The BBC releases a documentary with a bias against a certain topic?
Never heard of that before
The funny thing about us Brits is, we've been groomed by our media for a couple of decades now to despise paedophillia in all its forms. It's a horrible subject and traumatising for those that have been victims of child molesters, but the scapegoating, the fearmongering against the people with this psychological disorder is so extreme it's at that point where we actively demonise the subject at even the mere mention of it, and are quick to demand the person in question be hanged (despite hanging being outlawed in 1964) even if the person in question has only been accused of it. The problem is, the subject is so taboo here that we don't even
talk about it or try to understand why it happens. Instead we quickly shut it down and demand the person be killed. That's just sweeping the problem under the rug and that won't make it go away. The same people also think that
everyone who reads loli/shota hentai manga is a paedophile, forgetting that the characters depicted aren't real and nobody was harmed in the depiction, unlike actual CP where real children are being abused.
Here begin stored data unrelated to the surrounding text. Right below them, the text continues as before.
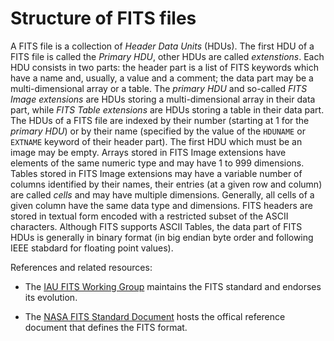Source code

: # Structure of FITS files

A FITS file is a collection of *Header Data Units* (HDUs). The first HDU of a FITS file is
called the *Primary HDU*, other HDUs are called *extenstions*. Each HDU consists in two
parts: the header part is a list of FITS keywords which have a name and, usually, a value
and a comment; the data part may be a multi-dimensional array or a table. The *primary
HDU* and so-called *FITS Image extensions* are HDUs storing a multi-dimensional array in
their data part, while *FITS Table extensions* are HDUs storing a table in their data
part. The HDUs of a FITS file are indexed by their number (starting at 1 for the *primary
HDU*) or by their name (specified by the value of the `HDUNAME` or `EXTNAME` keyword of
their header part). The first HDU which must be an image may be empty. Arrays stored in
FITS Image extensions have elements of the same numeric type and may have 1 to 999
dimensions. Tables stored in FITS Image extensions may have a variable number of columns
identified by their names, their entries (at a given row and column) are called *cells*
and may have multiple dimensions. Generally, all cells of a given column have the same
data type and dimensions. FITS headers are stored in textual form encoded with a
restricted subset of the ASCII characters. Although FITS supports ASCII Tables, the data
part of FITS HDUs is generally in binary format (in big endian byte order and following
IEEE stabdard for floating point values).

References and related resources:

* The [IAU FITS Working Group](http://fits.gsfc.nasa.gov/iaufwg/) maintains the FITS
  standard and endorses its evolution.

* The [NASA FITS Standard Document](https://fits.gsfc.nasa.gov/fits_standard.html)
  hosts the offical reference document that defines the FITS format.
That's why I think it's laughable that it's considered CP here. I feel she wasn't qualified to do this interview, she was a classic case.
It's also why I'm not surprised the BBC condemned the author of a show because it had seemingly underage fictional characters since it's one of the media outlets that's been spearheading the fearmongering campaign against paedophiles over the years. Despite hypocritically harbouring a few themselves.